What this president did by way of executive orders, by way of influence, by way of example — and this is an opinion; it could be awry — corrupted much of our public life by making what is wrong either to be tolerated or approved, something to be admired.

But, someone might well object, the economy was prosperous. Economy is not politics; the main thing that Mr. Clinton did for the economy was not to bother it. He got us into no big wars, though all the little wars he did get us into seemed to be principally a function of some political need he had to cover his domestic actions. He seriously lessened our military capacity and its morale. He was, no doubt, well liked, even admired by not a few. He was also, I think, feared.

I have mostly seen the Clinton legacy in terms of Plato. This view might be imposing an outside, out-of-time view on something in our own day. But it is precisely because of what we do here and now that the Platonic shadow is so star-tlingly pertinent. The essence of the Clinton legacy was that a man of highly disordered soul became a model to justify the disordered souls of a significant proportion of the citizenry. Several previous presidents had, no doubt, disordered souls, but they did not present their deeds as justified. Mr. Clinton gloried in legally getting away with what he did. “They never laid a glove on him,” one could say of his enemies.

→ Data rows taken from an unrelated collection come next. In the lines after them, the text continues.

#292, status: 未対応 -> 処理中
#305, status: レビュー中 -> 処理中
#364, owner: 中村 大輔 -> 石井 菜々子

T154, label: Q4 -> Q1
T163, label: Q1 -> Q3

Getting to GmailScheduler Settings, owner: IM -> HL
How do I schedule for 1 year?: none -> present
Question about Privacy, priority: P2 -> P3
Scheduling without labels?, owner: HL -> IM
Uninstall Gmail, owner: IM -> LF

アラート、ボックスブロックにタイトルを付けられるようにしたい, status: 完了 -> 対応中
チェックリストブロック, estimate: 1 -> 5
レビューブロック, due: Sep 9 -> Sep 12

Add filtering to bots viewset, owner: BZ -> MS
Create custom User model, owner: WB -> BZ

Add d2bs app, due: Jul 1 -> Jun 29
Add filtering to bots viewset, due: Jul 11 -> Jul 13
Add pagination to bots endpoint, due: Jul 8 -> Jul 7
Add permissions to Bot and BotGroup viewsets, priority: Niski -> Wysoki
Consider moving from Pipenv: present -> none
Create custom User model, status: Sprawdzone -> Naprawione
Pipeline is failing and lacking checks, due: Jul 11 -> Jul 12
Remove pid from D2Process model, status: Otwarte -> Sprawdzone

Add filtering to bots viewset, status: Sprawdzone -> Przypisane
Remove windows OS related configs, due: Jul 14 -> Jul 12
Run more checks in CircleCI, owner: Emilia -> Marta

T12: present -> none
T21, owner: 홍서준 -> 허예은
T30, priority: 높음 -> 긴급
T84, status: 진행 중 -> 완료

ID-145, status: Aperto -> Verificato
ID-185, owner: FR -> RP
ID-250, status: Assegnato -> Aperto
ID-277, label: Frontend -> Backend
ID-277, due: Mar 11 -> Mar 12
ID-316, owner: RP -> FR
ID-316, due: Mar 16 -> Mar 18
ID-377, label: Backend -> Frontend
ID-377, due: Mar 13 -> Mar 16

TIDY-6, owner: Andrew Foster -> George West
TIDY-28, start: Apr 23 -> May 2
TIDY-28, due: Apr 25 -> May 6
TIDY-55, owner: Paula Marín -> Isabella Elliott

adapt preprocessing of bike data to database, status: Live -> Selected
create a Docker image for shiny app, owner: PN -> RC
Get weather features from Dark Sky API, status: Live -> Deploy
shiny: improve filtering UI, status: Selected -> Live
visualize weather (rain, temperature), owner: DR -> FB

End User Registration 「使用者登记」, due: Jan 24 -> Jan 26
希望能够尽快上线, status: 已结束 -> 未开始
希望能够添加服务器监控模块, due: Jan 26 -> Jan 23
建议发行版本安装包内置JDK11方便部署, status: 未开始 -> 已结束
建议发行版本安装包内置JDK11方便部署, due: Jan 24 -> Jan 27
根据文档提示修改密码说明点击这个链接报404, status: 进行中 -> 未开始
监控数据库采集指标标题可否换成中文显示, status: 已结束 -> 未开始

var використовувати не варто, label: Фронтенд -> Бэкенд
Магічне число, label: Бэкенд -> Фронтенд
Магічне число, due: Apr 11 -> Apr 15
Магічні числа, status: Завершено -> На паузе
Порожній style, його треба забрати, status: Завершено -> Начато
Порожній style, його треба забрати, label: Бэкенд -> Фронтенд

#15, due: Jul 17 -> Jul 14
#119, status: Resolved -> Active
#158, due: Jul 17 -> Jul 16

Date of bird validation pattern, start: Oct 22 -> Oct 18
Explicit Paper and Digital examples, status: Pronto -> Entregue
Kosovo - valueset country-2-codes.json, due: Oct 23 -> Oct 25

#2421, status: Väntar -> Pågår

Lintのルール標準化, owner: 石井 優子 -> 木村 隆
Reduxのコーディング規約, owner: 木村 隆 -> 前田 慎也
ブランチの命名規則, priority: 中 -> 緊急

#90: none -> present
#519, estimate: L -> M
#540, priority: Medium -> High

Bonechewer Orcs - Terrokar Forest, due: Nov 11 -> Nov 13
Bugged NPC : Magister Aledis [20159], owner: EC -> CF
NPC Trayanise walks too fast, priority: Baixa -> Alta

This escape from punishment itself was, in Plato's view, the most unfortunate thing that could happen to someone who has violated basic human standards. The failure of the Senate to remove him from office when he had in fact lied and thus corrupted our judicial system and the rights of others to the truth was, paradoxically, the worst thing that could have happened to Mr. Clinton himself. It enabled him to continue in his illusion that he had done nothing wrong. The worst punishment that can be given someone with a disordered soul, Plato thought, is to prevent him from acknowledging that he did anything wrong. Plato's observation here almost seems eerie.

Mr. Clinton is, it seems, a perfect replica of the sort of man Plato called a tyrant, a word we usually do not analyze with care. When we use that word today, we often have the wrong image. We think we would recognize a tyrant as an ugly, horrid person, repulsive in every way. Plato did not think this way. A tyrant was invariably very popular, handsome, clever, with loyal friends, eager to please, aware of the sins and shallowness of most men, limited by nothing but his own interests and daring. Plato's tyrant did not have much of a soul of his own. What he held from day to day changed with what the people wanted. It did not much matter what they wanted. That was the point.

On the other hand, the tyrant saw the weakness of the democratic man. The latter simply wanted what he wanted and called it freedom or liberty. There were no self-evident principles behind it. The leader who knew how to appeal to this ungrounded desire could pretty much do what he wished. Almost the only things, in retrospect, about which Mr. Clinton was consistent were what we call “pro-death” issues that he seems to hold even if the people would be against them.

The saddest part of Mr. Clinton's regime is that he was never really fully investigated. The Justice Department and often the press saw their purpose to protect the president, and did so. And it was dangerous to suggest anything was wrong. Reputations and families were attacked if they were called to witness. Much of this information will come out. Indeed, it is already coming out, even on TV, as Dorothy Rabinowitz pointed out in The Wall Street Journal on Jan. 8. The print media will have a field day both in attacking and explaining this president.

The Clinton legacy, as many have pointed out, is that of a vast opportunity missed because of a soul concerned more with itself than with the objective principles of what is good and just. This condition is an affirmation of Plato's basic principle that the disorder of polity begins in disorder of soul. Mr. Clinton succeeded in separating the two orders in the public mind, but it cannot be done. The legacy is, as it must be, that men in high office have first to look to their own souls and to recognize a right order, the outlines of which they cannot change by their own wills.

Jesuit Father James V. Schall is a professor of government at Georgetown University.